Risk diversification is the priority for many, for others it is making contrarian choices with an eye to medium-to-long-term developments.
“We haven’t changed our allocation because of the crisis, we like the same things and are wary of the same things as before,” says Pittlinger. “Logistics is in such demand that it’s difficult to make money out of it, but we will increase our allocation to residential, which we call creative living: anything with a bed in it.”
There are also opportunities in sectors that many stay clear of, she adds. “This year we’ve invested a lot in Paris high street retail, because it’s resilient and it will come back. We believe in the future of travel and the joy of shopping in Europe’s capital cities, but we stay away from shopping centres, because they need a lot of investment that eats away at your returns.”

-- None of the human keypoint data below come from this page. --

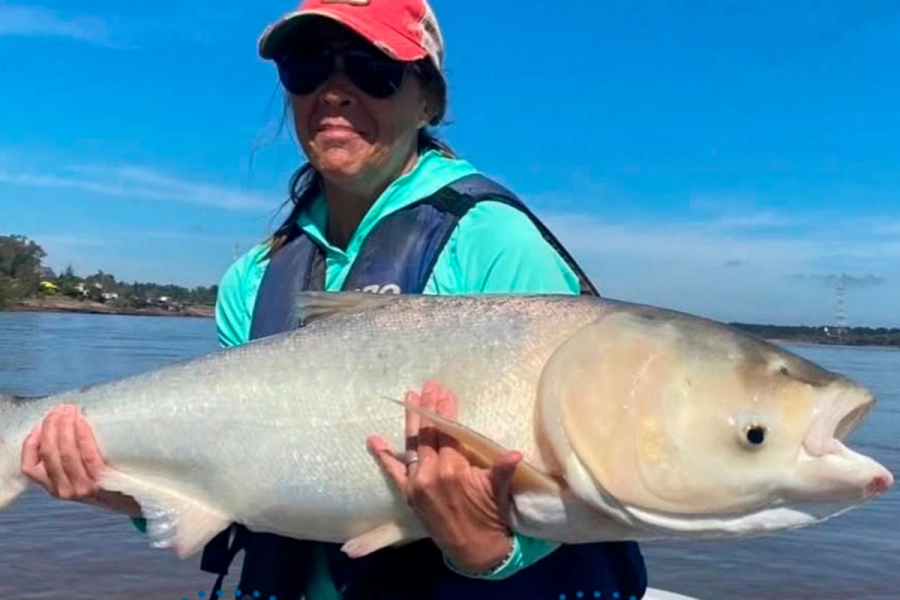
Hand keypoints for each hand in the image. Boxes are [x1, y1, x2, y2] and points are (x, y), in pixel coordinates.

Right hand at [20, 404, 141, 516]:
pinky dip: (81, 436)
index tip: (41, 423)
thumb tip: (62, 423)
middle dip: (51, 426)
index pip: (29, 466)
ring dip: (64, 427)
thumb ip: (69, 457)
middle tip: (61, 408)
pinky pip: (87, 455)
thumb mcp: (81, 475)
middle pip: (48, 453)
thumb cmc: (108, 480)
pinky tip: (82, 422)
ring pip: (65, 453)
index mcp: (54, 487)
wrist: (137, 499)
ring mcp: (83, 488)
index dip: (31, 443)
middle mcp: (64, 490)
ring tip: (70, 410)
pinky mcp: (102, 482)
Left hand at [367, 381, 522, 573]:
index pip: (447, 432)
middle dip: (429, 408)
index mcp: (452, 469)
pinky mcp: (408, 494)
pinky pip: (393, 472)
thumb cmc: (489, 515)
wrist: (473, 549)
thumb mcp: (497, 490)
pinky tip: (374, 440)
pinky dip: (383, 456)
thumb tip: (515, 453)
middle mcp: (430, 474)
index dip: (446, 410)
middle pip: (428, 434)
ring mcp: (416, 484)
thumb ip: (502, 469)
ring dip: (411, 421)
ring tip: (409, 397)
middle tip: (429, 386)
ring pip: (412, 445)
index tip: (445, 392)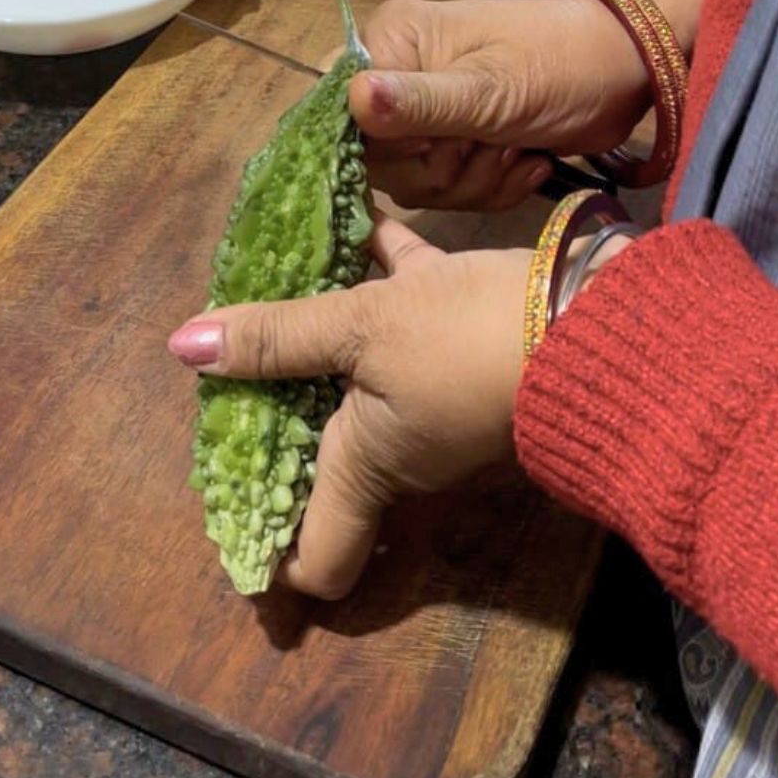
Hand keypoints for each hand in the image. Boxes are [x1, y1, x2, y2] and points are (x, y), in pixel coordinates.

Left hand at [169, 214, 530, 598]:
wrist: (593, 319)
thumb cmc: (465, 342)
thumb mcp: (364, 332)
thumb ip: (278, 337)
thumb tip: (185, 348)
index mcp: (365, 466)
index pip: (319, 556)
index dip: (274, 558)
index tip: (233, 526)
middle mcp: (395, 445)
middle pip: (322, 453)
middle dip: (276, 414)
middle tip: (226, 368)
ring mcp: (431, 397)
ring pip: (356, 373)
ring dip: (317, 334)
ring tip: (271, 279)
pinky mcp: (461, 345)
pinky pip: (401, 312)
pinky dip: (374, 277)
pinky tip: (351, 220)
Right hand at [353, 0, 710, 210]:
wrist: (628, 70)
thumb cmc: (562, 64)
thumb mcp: (491, 89)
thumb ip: (421, 102)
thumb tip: (355, 99)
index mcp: (390, 46)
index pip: (342, 116)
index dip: (385, 147)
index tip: (433, 146)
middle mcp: (396, 80)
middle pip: (379, 162)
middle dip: (443, 170)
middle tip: (489, 143)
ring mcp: (426, 116)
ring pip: (416, 185)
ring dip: (474, 181)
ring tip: (516, 150)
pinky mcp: (454, 144)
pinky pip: (449, 193)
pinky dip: (491, 188)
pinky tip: (526, 163)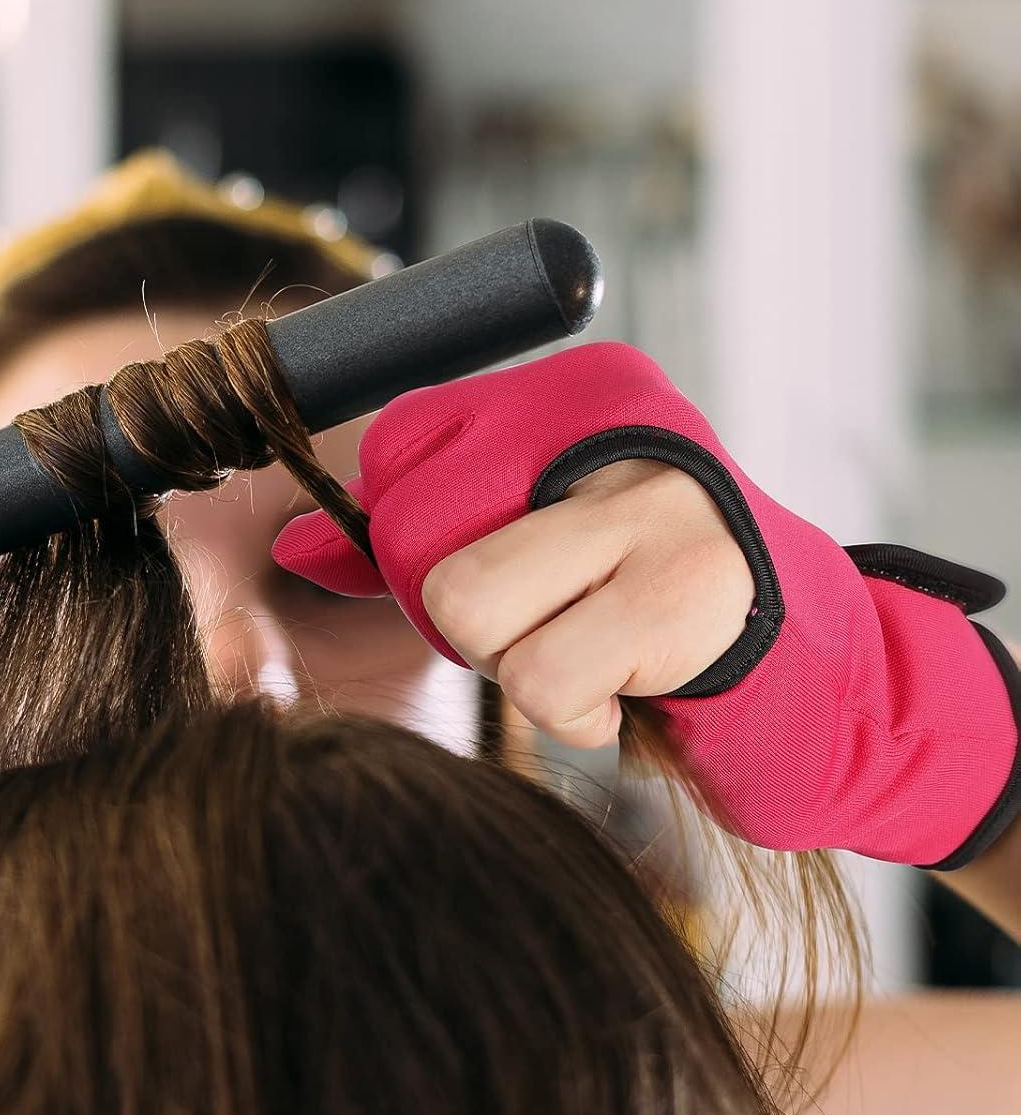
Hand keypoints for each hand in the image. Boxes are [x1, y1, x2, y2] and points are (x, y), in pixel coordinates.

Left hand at [274, 342, 1019, 866]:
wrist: (821, 675)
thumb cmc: (649, 611)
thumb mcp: (538, 551)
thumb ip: (424, 538)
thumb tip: (293, 547)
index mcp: (569, 398)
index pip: (403, 449)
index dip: (403, 541)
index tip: (480, 577)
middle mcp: (609, 426)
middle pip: (416, 537)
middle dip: (462, 621)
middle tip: (550, 628)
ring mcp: (649, 502)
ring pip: (469, 608)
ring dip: (520, 669)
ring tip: (596, 657)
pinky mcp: (683, 593)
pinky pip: (547, 679)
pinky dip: (578, 715)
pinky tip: (637, 688)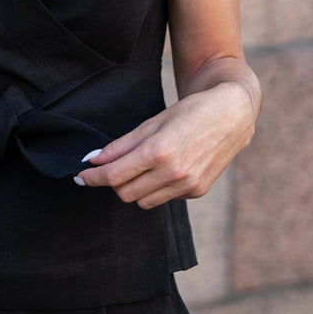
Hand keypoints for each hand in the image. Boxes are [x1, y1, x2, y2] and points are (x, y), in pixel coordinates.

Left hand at [75, 81, 254, 207]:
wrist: (233, 113)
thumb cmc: (189, 111)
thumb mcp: (152, 122)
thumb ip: (121, 145)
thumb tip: (93, 160)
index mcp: (159, 151)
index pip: (114, 176)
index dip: (93, 178)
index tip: (80, 177)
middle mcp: (174, 173)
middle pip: (125, 193)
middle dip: (113, 183)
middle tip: (111, 167)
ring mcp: (188, 185)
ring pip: (143, 201)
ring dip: (134, 188)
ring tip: (141, 165)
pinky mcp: (198, 191)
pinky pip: (164, 198)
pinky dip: (156, 187)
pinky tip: (166, 168)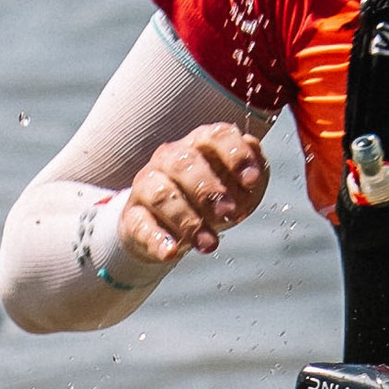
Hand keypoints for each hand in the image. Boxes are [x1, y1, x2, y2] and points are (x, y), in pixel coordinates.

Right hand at [118, 121, 269, 265]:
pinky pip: (140, 224)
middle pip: (184, 163)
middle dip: (208, 189)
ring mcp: (147, 185)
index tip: (253, 180)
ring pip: (162, 195)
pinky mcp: (133, 215)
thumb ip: (253, 169)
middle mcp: (169, 158)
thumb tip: (254, 154)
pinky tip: (170, 252)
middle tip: (228, 214)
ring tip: (209, 244)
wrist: (169, 228)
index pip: (216, 136)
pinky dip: (156, 239)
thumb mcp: (238, 186)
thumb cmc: (210, 200)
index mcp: (200, 145)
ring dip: (188, 220)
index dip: (236, 155)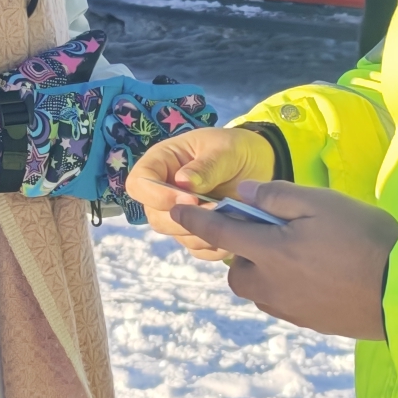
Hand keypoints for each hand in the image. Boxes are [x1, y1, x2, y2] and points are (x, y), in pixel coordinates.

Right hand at [127, 127, 278, 259]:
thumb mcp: (225, 149)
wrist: (259, 164)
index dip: (156, 195)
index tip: (189, 199)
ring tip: (230, 219)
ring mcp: (180, 213)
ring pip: (176, 235)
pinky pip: (197, 249)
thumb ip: (206, 166)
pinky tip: (234, 234)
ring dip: (202, 234)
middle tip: (216, 210)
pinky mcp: (196, 231)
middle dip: (184, 219)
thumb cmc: (236, 149)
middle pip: (155, 216)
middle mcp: (164, 190)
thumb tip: (183, 182)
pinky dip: (214, 246)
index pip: (139, 183)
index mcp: (162, 162)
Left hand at [138, 165, 397, 342]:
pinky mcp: (311, 322)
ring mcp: (291, 308)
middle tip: (273, 234)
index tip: (177, 213)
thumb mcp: (321, 203)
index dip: (196, 220)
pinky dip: (286, 287)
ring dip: (265, 271)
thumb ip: (277, 196)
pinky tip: (317, 275)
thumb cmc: (363, 239)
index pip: (219, 234)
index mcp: (270, 253)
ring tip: (299, 254)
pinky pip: (284, 302)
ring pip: (259, 290)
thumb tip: (244, 193)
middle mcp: (272, 285)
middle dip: (243, 253)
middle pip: (237, 271)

‘The wall of money is still there so there will be a lot more investment in real estate.’
Doris Pittlinger, Invesco Real Estate
Leisure & hospitality is another sector that has been battered by the crisis, but it is now seeing some activity. “Capital is being raised in the market for leisure & hospitality opportunities that will come up in 2021, because people can see the recovery coming,” says Pittlinger. “As owners and landlords we need to come to the table, we can’t just watch people become insolvent.”
It is likely to be a case of survival of the fittest, however, as only the best hotel operators will weather the storm.
“Travel is a megatrend that will thrive again once the current difficulties have been overcome,” says Thomas. “We recently bought a hotel in Munich and we’re convinced we will not lose money on it. We see it as a good long-term investment.”
Europa Capital exited its last hotel position in December 2019, says Farmer: “It was well-timed. But I agree that the medium-to-long-term fundamentals of the sector are strong.”